REQUIRED TASK: In the text below about Harper's albums of the 1980s, who collaborated with Harper on Whatever Happened to Jugula?

PROVIDED TEXT:
--

In 1980 came Harper's acclaimed album The Unknown Soldier (Harvest) which included You, a duet with Kate Bush, who has claimed Harper as one of her major inspirations. On the cover of her Never For Ever album, she thanked him for "holding onto the poet in his music".

With the Harvest deal at an end in 1983, Harper formed his own label and recorded Work of Heart (Public) which, despite being chosen by The Sunday Times as album of the year, didn't sell well, and the label went backrupt.

Harper's liaison with Awareness Records began in 1985 with Born in Captivity (Awareness) which included the acoustic demos for Work of Heart, and marked the beginning of a comprehensive programme of re-issuing of earlier releases alongside inspiring new work.

1985 also saw Whatever Happened to Jugula (Beggar's Banquet), a collaboration with Jimmy Page, which made the Top 20 and revitalised Harper's career. "There's only one man I know who could be a virtuoso on both (acoustic and electric) and that's Page," said Harper of his old friend.

Harper re-signed to EMI in 1986, a typically Harperesque love-hate relationship which resulted in the double live album In Between Every Line (EMI), and 1988's Descendants of Smith which he described as "Partially a creature of the recording company, EMI. I hate the first track, but, if the acoustic version had been put on and Desert Island changed to what it originally was, plus one or two other little changes, it would be one of my best records. But it is over-recorded and over-produced."

"I still owe EMI £72,000," he has since revealed, "but you just get on with life." That involved returning to Awareness to make the blistering powerful album Once, with contributions from Dave Gilmour and Kate Bush. The album restored to Harper the status of his most successful years, with almost unanimously favourable reviews and a renewed interest from the media.

--

DATA BLOCK:
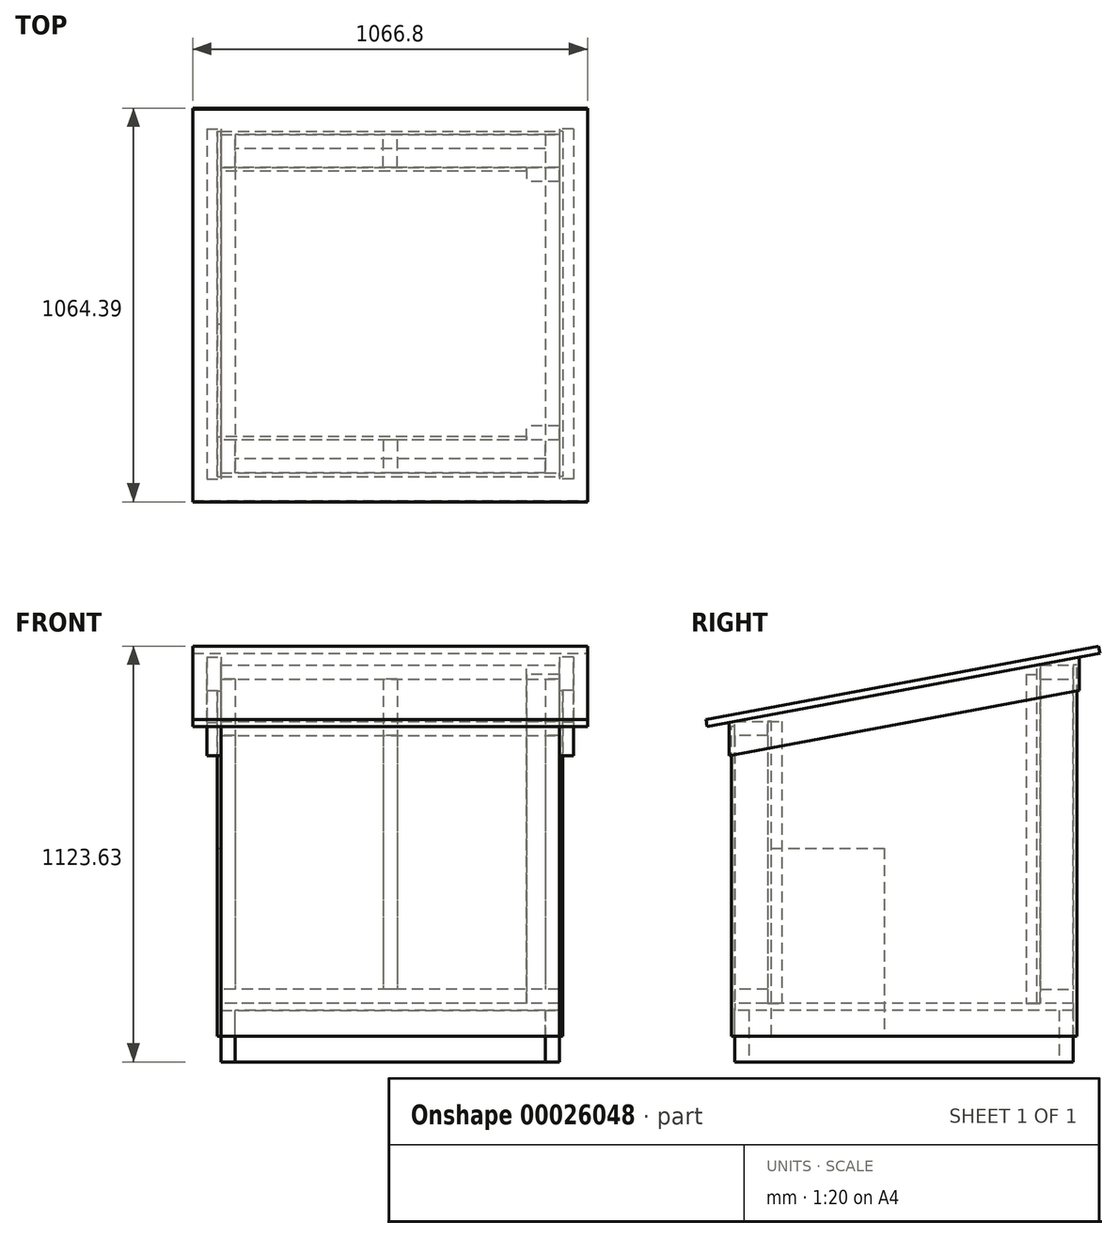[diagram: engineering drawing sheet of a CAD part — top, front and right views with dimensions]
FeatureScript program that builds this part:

--

ANSWER TO THIS EXERCISE: Jimmy Page